Я не знаю, в чем корень странного восприятия твердых устоев, как жидких: в преждевременном сознании, или в условиях температуры (болезни); но — факт: я не воспринимаю ничего твердого; я переживаю себя, как брошенного в пучину; выплыву на мгновенье, схвачусь за летящий на волнах обломок разбитого корабля; и — вновь утопаю; обломок — лицо няни, запоминаемое слово, кусок стены детской; и опять — бред; не столько фантастика образов (их как и нет вовсе), сколько фантастика переживаний, будто все расширяется; думаю, что ощущения этого расширения и есть скарлатинный жар. Но и — установлен факт: если бы новорожденный осознавал свое восприятие, то он видел бы мир на плоскости, ибо третье измерение, рельеф, есть результат упражнения мускулов глаза; ребенок может тянуться ручкой к звезде так же, как и к соске; у него нет осознания дистанций.
Я одной стороной сознания помню свои переживания действительности в период, когда еще не было мне установки дистанции; переживание растущего тельца, блеск звезды, голос матери подавались мне без всякого рельефа; помню свои безрельефные переживания; они — переживания погруженности во что-то текучее; стена, нет стены: утекла; вместо нее — звезда; невдомек, что перевернули; наоборот: все перевернулось вокруг меня, снесенное с места какими-то пучинными волнами; пучинные волны, — вероятно, учащенный пульс: ведь я был в жару (скарлатина).

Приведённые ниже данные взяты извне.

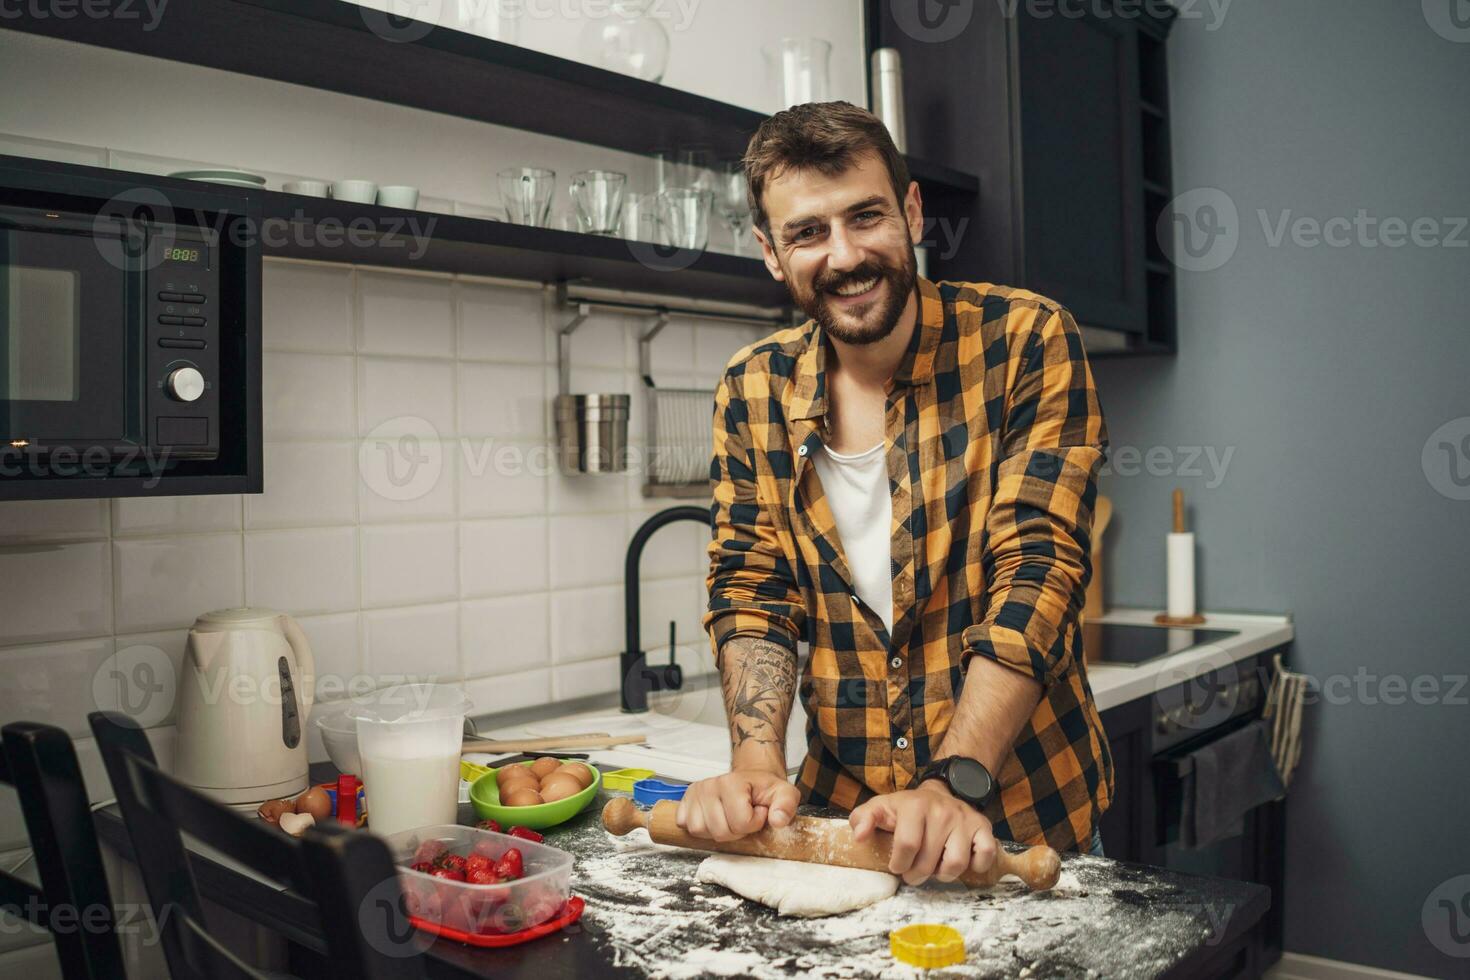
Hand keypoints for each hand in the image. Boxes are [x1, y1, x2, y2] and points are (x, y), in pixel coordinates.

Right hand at [675, 768, 800, 841]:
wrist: (751, 780)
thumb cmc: (764, 789)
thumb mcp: (784, 794)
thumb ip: (786, 806)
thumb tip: (777, 820)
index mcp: (732, 783)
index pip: (740, 822)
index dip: (754, 824)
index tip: (758, 812)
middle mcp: (709, 786)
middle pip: (719, 831)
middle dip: (736, 832)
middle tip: (744, 817)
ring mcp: (695, 794)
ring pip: (700, 831)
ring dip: (717, 831)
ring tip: (729, 818)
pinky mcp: (685, 801)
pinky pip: (686, 827)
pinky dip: (701, 829)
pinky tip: (713, 819)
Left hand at [849, 781, 997, 885]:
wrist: (939, 793)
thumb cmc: (906, 809)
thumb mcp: (880, 808)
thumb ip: (863, 819)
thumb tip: (858, 837)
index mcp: (914, 806)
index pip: (907, 846)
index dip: (900, 864)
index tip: (897, 866)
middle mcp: (942, 811)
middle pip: (930, 861)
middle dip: (917, 875)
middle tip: (913, 873)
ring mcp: (964, 819)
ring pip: (956, 864)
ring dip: (943, 874)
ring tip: (934, 867)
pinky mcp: (983, 827)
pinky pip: (984, 855)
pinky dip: (975, 866)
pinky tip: (962, 861)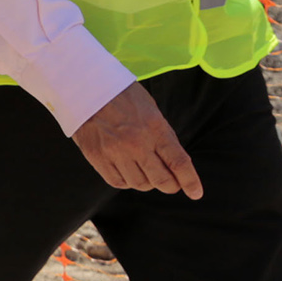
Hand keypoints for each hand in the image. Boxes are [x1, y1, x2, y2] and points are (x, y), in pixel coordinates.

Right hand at [72, 81, 202, 198]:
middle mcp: (136, 143)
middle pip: (161, 180)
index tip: (195, 193)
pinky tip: (127, 171)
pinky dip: (126, 181)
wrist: (86, 87)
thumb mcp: (151, 110)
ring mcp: (115, 152)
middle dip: (171, 185)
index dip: (190, 182)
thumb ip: (162, 136)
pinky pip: (118, 182)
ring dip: (147, 182)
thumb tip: (174, 164)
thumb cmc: (122, 96)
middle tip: (171, 183)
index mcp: (154, 128)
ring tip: (144, 170)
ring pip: (140, 184)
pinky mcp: (97, 156)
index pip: (179, 162)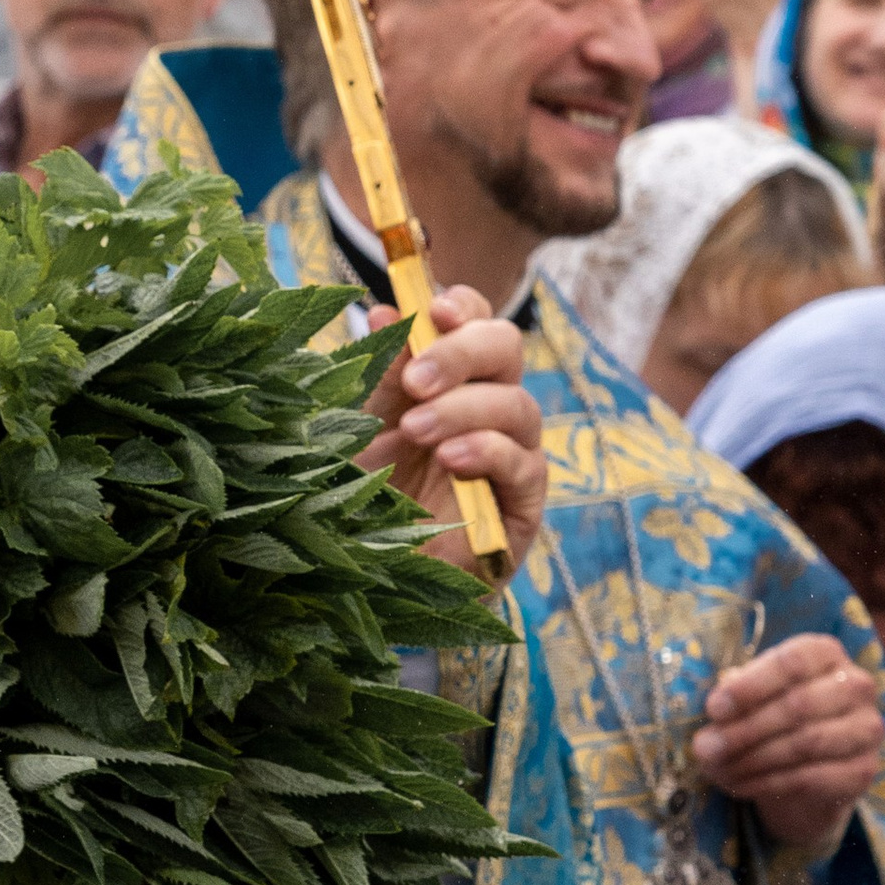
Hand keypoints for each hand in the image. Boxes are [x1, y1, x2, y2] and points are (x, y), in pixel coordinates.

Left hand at [358, 286, 546, 579]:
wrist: (374, 577)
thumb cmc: (364, 498)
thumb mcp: (360, 429)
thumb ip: (378, 376)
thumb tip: (384, 312)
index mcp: (450, 378)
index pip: (476, 321)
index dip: (463, 307)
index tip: (434, 312)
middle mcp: (488, 405)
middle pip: (506, 348)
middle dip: (462, 354)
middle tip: (416, 380)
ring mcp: (513, 451)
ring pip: (517, 404)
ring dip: (464, 409)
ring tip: (416, 432)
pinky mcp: (523, 503)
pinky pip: (524, 463)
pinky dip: (488, 452)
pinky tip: (452, 460)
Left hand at [690, 631, 883, 852]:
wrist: (808, 767)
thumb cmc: (774, 716)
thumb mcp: (753, 695)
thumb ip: (736, 694)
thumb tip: (715, 712)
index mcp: (826, 653)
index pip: (792, 661)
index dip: (750, 685)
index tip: (713, 708)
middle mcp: (856, 685)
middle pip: (798, 705)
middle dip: (744, 729)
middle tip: (705, 749)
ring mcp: (866, 728)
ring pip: (804, 743)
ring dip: (752, 760)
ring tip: (717, 769)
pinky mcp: (863, 769)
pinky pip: (811, 777)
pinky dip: (768, 783)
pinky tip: (740, 785)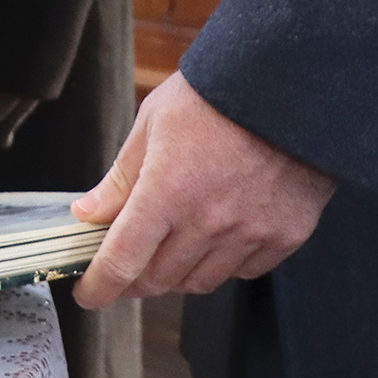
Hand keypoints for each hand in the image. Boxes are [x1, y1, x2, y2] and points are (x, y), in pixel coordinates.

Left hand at [69, 71, 334, 308]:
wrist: (289, 84)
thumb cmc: (216, 95)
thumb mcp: (154, 123)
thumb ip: (121, 177)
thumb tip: (89, 214)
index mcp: (167, 191)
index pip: (121, 261)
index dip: (99, 286)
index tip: (88, 293)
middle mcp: (207, 221)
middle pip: (158, 279)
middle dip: (133, 279)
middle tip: (126, 266)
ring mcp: (250, 232)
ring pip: (199, 282)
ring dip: (177, 273)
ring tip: (173, 244)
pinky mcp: (284, 236)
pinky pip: (243, 271)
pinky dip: (223, 263)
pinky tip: (218, 235)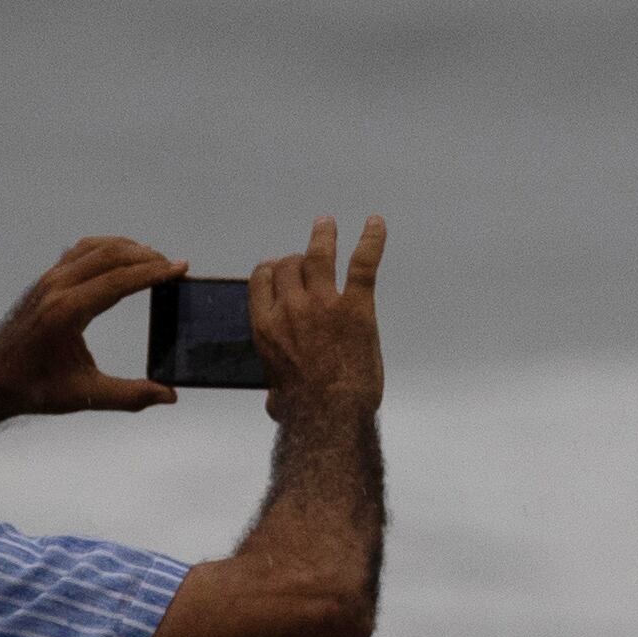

Это все и пытаюсь зарисовать я в первой главе «Котика Летаева»; и не я виноват, что иные из подлинных переживаний выглядят непонятными для тех, кто не в состоянии пережить их; многое подсочинял в жизни я, не срисовывая прямо с натуры; например, негодяя Мандро, в романе «Москва»; а мне говорят, что понятен Мандро! А вот зарисовал подлинно бывшее; и говорят:
— Сочинено: непонятно!
Во многом непонятны мы, дети рубежа: мы ни «конец» века, ни «начало» нового, а — схватка столетий в душе; мы — ножницы меж столетьями; нас надо брать в проблеме ножниц, сознавши: ни в критериях «старого», ни в критериях «нового» нас не объяснишь.
Но это — о другом.
Возвращаюсь к норе, откуда вылезло сознание ребенка; нора — болезнь, высокая температура; сознание — прорезалось, а 40° жара подало вместо предметов — жар; сознание на миг лишь пролезло в промежуток между болезнями, уцепилось за эмпирическую картину квартиры; и опять: откинулось в жар скарлатины: в жару забарахталось.